In occasione dl decennale della morte di Claudio Abbado, avvenuta a Bologna il 20 gennaio del 2014, iniziamo la pubblicazione di tutti gli articoli dedicati da Amadeus al grande direttore d’orchestra, protagonista della vita musicale del Novecento e di questo primo scorcio del nuovo secolo.
È stato inevitabile che, fin dal primo numero, la nostra attenzione fosse rivolta al Maestro da poco eletto a una delle cariche più prestigiose: quella di direttore dei Berliner Philharmoniker.
(Aprile 2000 – Amadeus n. 125)
Ferrara: un «Così fan tutte» rossiniano con Claudio Abbado
di Duilio Courir
Ogni qual volta si riascolta quel capolavoro estremo della collaborazione fra Mozart e Da Ponte che è il Così fan tutte, si torna a scoprire lo spirito di una società razionalistica, inattaccabile dal sentimento, che arriva sul palcoscenico viennese filtrato dal genio mozartiano, e del quale si possono ripercorrere i percorsi labirintici condensati nelle parole del libretto di Da Ponte.
Si tratta di una società che si definisce, si scompone e si ricompone in un gioco articolato e distaccato da qualsiasi indicazione che non siano le affinità naturali.
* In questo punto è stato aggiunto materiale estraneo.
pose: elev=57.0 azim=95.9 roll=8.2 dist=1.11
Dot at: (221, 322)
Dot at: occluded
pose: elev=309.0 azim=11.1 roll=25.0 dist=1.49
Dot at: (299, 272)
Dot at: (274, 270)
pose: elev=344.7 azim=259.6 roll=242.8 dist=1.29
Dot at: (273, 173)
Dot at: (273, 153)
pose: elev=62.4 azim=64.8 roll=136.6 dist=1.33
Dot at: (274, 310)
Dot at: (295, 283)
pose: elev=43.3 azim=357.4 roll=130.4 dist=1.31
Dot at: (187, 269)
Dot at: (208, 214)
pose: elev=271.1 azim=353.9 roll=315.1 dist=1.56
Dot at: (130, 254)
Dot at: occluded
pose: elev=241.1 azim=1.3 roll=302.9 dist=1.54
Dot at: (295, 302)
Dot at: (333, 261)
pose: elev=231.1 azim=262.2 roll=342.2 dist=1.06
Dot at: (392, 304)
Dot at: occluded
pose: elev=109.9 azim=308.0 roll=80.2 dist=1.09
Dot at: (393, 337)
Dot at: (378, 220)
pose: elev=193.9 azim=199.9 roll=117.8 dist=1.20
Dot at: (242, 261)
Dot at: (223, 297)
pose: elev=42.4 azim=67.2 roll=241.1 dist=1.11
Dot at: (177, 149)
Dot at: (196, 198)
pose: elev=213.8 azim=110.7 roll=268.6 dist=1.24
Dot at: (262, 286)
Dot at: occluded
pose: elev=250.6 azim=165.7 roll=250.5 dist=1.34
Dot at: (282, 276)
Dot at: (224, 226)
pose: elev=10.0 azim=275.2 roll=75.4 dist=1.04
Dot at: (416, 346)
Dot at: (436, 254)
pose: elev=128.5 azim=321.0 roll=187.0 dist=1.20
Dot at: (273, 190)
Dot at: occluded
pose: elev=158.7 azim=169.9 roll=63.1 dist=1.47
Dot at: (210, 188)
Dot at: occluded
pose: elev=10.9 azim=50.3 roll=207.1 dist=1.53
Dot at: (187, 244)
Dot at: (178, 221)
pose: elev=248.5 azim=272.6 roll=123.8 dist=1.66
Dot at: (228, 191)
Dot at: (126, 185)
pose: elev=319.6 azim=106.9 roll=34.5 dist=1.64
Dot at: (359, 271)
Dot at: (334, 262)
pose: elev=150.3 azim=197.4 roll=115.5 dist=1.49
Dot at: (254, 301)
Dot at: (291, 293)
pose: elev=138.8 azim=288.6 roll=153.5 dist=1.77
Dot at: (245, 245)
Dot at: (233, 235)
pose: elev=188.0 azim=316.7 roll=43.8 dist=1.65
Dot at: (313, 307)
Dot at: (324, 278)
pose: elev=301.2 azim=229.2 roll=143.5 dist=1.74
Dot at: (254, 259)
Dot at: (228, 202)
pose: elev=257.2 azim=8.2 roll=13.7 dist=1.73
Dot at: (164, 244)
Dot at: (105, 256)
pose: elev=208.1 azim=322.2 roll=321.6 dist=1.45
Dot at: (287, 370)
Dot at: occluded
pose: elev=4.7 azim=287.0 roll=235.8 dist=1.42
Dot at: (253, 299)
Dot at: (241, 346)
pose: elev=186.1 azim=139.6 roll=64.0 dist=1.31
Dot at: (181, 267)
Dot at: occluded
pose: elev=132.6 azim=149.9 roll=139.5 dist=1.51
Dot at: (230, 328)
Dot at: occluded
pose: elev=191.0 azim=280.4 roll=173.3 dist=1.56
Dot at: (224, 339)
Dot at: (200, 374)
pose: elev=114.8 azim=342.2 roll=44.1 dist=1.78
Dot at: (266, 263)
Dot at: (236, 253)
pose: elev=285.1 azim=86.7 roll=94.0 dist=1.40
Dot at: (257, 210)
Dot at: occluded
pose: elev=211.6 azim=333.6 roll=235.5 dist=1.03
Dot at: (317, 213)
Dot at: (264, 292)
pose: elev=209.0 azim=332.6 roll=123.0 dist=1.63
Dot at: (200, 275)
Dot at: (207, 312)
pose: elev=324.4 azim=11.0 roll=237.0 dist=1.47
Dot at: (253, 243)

Un abisso di amarezza struggente e immedicabile e uno sguardo impietoso e pietoso nelle cose umane. Claudio Abbado ha atteso ed esitato molto prima di affrontare questo testo mozartiano proponendolo per Ferrara Musica nell’ambito della stagione del Comunale di Ferrara con una compagnia di canto di grande fascino interpretativo in tutto certo degna del compito arduo, e guidando quella compagine assai amata, che è la Mahler Chamber Orchestra, offrendo una lettura di grande risalto nella quale proprio niente suonava convenzionale.
Abbado è sembrato guardare a quest’opera cercando di tener conto che Mozart corre dietro alla perfezione della musica e in questo modo si avvicina alla imperfezione della storia, dell’argomento , dei personaggi, svelando così l’umanità nei propri difetti e nella propria inadeguatezza, senza rinunciare a quella sensazione di felicità di scherzo, di divertimento e anche di spensieratezza che appartiene sempre allo stile del comporre mozartiano, forzando perfino la zona e la misura di quest’opera e calcando un poco troppo la mano nell’esecuzione. La corsa in avanti infatti che Abbado fa nella sua lezione del Così lascia scorgere la mediazione della passione rossiniana del direttore milanese, una sorta di glorificazione sonora del misterioso istinto della creatività, qualcosa della carnalità esplicita delle Nozze, il segno dunque della folle journée non immemore della raffigurazione vitale perfino pazzesca del Mozart di Milos Forman, raggiungendo risultati di strabiliante qualità ma con drastica riduzione del versante malinconico e d’ombra dell’opera. Davanti a questo autentico e dominante vigore esecutivo, mantenuto però sul terreno del sinfonismo, ci è sembrata spaesata la regia di Mario Martone, sicuramente brillante, troppo orientato a far vivere, sul palcoscenico del Comunale ferrarese, il gioco acrobatico della commedia dell’arte attestando una contiguità con la civiltà musicale napoletana che dovrebbe invece restare su di un piano più allusivo, dal momento che gli stessi vocaboli napoletani sono qui pronunciati attraverso il filtro del pensiero viennese. L’esecuzione eccelsa ha conquistato in ogni modo il pubblico del Comunale ancora una volta con una compagnia di canto ammirevole in tutti i suoi componenti, dalla stupenda Melanie Diener alla fascinosa Anna Caterina Antonacci, rispettivamente Fiordiligi e Dorabella, allo straordinario Guglielmo di Nicola Ulivieri, al buon Ferrando di Charles Workman, alla sorprendente Despina di Daniela Mazzucato e all’irresistibile Don Alfonso di Andrea Concetti che si è imposto per presenza scenica e vocale strepitosa. Del resto in questa interpretazione scatenata e trascinante si è potuta apprezzare una chiarezza di parola che non ha fatto perdere una battuta dell’opera al pubblico senza un solo istante di stanchezza, malgrado i tagli riaperti che per la verità non hanno aggiunto al capolavoro mozartiano un gran che.